Consigne A: Traduisez en anglais la phrase suivante du texte sur la surpêche en Gambie : « Sanyang est un village de pêcheurs situé à une trentaine de kilomètres au sud de la capitale Banjul. »

Texte:
Surpêche en Gambie : les révélations d’un rapport d’Amnesty

Un rapport de l’ONG Amnesty International intitulé "Gambie. Le coût humain de la surpêche" dénonce le scandale de la pêche minotière, légale et illégale, au large des côtes gambiennes.

PECHE

Sanyang est un village de pêcheurs situé à une trentaine de kilomètres au sud de la capitale Banjul. Les touristes y viennent pour profiter de ses belles plages et de ses restaurants qui servent du poisson local.

Mais ce sont surtout les fonds marins à son large, avec quelque 500 espèces de poissons, qui attirent les convoitises de nombreux acteurs. La surexploitation de cette riche réserve de vie marine entraîne de graves conséquences sur les droits humains de la communauté locale, comme le confirme le dernier rapport d’Amnesty International sur ce pays.

La pêche est un secteur économique important pour la Gambie. En 2022, il contribuait à hauteur de 12 % du produit national brut et fournissait directement ou indirectement un emploi à 300.000 personnes, soit environ 11 % de la population.

Entrées de données:
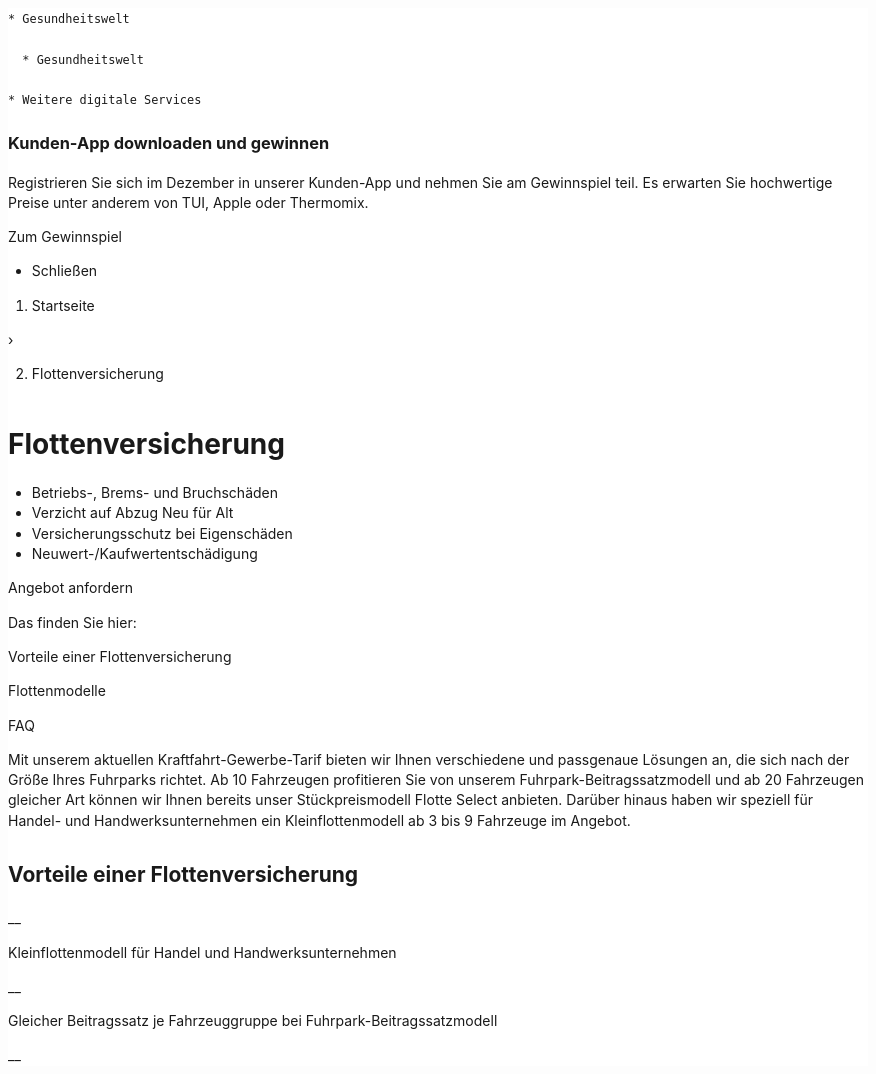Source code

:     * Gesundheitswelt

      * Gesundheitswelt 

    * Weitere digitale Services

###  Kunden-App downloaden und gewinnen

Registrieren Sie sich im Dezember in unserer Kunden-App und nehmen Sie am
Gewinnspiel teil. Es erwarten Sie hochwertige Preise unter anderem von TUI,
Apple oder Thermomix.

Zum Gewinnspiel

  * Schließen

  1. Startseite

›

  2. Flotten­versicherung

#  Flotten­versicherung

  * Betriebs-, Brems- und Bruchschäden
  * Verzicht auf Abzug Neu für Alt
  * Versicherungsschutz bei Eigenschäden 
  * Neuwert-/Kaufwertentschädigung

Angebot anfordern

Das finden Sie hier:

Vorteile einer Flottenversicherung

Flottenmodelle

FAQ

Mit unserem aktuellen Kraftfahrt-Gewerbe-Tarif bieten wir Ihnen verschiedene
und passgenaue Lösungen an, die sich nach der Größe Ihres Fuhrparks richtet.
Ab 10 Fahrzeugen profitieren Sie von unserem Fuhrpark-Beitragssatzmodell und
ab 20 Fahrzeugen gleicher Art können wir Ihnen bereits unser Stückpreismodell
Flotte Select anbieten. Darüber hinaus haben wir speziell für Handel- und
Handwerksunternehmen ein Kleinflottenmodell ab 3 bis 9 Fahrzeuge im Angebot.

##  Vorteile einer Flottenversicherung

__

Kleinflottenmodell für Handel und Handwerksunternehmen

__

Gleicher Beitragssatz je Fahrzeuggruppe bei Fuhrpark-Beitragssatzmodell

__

Consigne B: Repérez dans les entrées chaque ligne où figure le mot « Angebot » et recopiez-la. La casse compte.

Réponse A: Sanyang is a fishing village located about thirty kilometers south of the capital, Banjul.

Réponse B:
Angebot anfordern
Handwerksunternehmen ein Kleinflottenmodell ab 3 bis 9 Fahrzeuge im Angebot.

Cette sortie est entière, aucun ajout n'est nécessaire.